Banton’s offense more classically aligns him with the role of a guard, and his defensive shortcomings reinforce this. While at Western Kentucky, Banton was deployed as a paint enforcer or switched onto lankier wings at the perimeter. Both these roles hardly suited him, however the former was certainly a misstep. In the paint, Banton generally can’t leverage his frame against stronger opposition, and as a result he gambles on the steal or peels off his defender and goes in to help defense too early. Here’s one example where Banton going into help on the ball handler completely opens up a low post entry for the man he was marking:
This poor decision-making often leads to easy chances for the opposition, and thus makes Banton a poor defender in the paint. He does have long arms, however, and can use them — earning a 1.7% steal percentage. This isn’t an extremely impressive number, but it would’ve been the highest among Nebraska’s forwards last season.
His defense on the perimeter also has its issues. Against relatively quick wings at the top of the 3-point arc, he can find himself flatfooted and unprepared for the drive. One example of this can be seen here, and it could’ve been a foul on Banton:
With these attributes, Banton more aligns with the stereotype of a guard. Someone who contributes minimally on defense while also being the team’s main outlet of attack. This is where the issue of how to properly utilize Banton is revealed. Despite his guard-like attributes, he also has a decent rebounding percentage and could operate as a forward, though his capabilities would be reduced.
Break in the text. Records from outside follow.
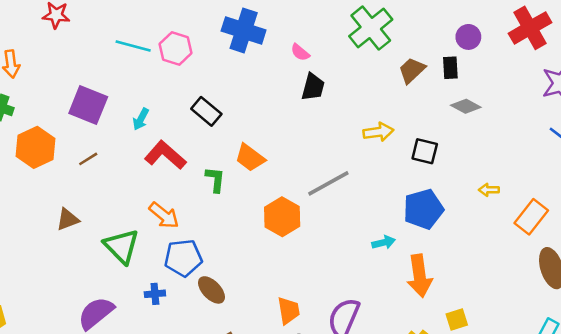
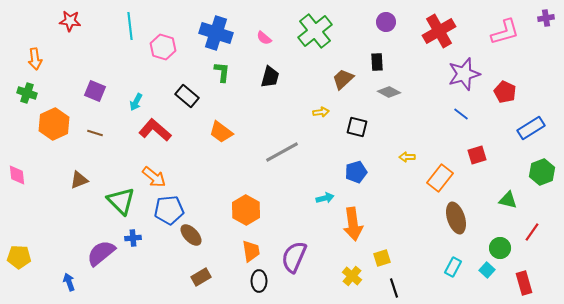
purple circle: (468, 37) -> (386, 22), moved
cyan line: (133, 46) -> (130, 26), moved, turned 68
pink semicircle: (300, 52) -> (264, 38), moved
brown trapezoid: (412, 70) -> (343, 79), moved
purple square: (88, 105) -> (95, 91), size x0.7
yellow arrow: (378, 132) -> (321, 112), size x0.7
brown line: (88, 159) -> (95, 133), turned 49
green L-shape: (215, 180) -> (222, 72), moved
blue pentagon: (423, 209) -> (356, 172), size x0.7
orange hexagon: (282, 217) -> (246, 210), moved
blue cross: (155, 294) -> (133, 238), moved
Ideally, Banton would work in a system built around him due to his unique skill set. A system which could properly exploit size mismatches while also making sure his defensive liabilities don’t harm the team as a whole.
The ideal system for Banton may be a two-forward lineup with a solid wing presence who can body up larger forwards, where a different physical forward can make up for Banton’s weaknesses in the low post. This would allow Banton to angle for a rebound instead of focusing on box-outs. Two guards, both with secondary ball-handling abilities and quickness to open up space would also be necessary. In this system, Banton could run early offensive sets and dictate the game to his liking while letting others do the primary defensive work for him. This system is not necessarily one that Hoiberg would like to play, either due to personnel, personal preference or simply because running an entire offense through Banton isn’t particularly feasible.
The viability of a team such as this is murky. One would have to sacrifice a lot in order to fit this kind of system which revolves around a unique talent. And therefore, Nebraska’s best way to utilize Banton may be to the detriment of Banton himself, because to try and take full advantage of his abilities would be to sacrifice stability or the system around him. To borrow an economics term, the opportunity cost is too high and there are probably more viable options elsewhere.
Were Hoiberg to play the system he debuted last year, Banton might see himself ostracized quickly from the lineup. He cannot run the ornate passing patterns of Mack nor can he be a solid roll man like Ouedraogo. Banton does not appear to be the kind of player who can be dropped into a pre-packaged system where his role has not been tailored to him and his archetype.
Systems are fluid and dynamic, and head coach Fred Hoiberg understands the kind of talent he has in Banton. Not talent in the sense of sheer superstar ability, but rather a unique skill set which can prove itself valuable if given the proper context.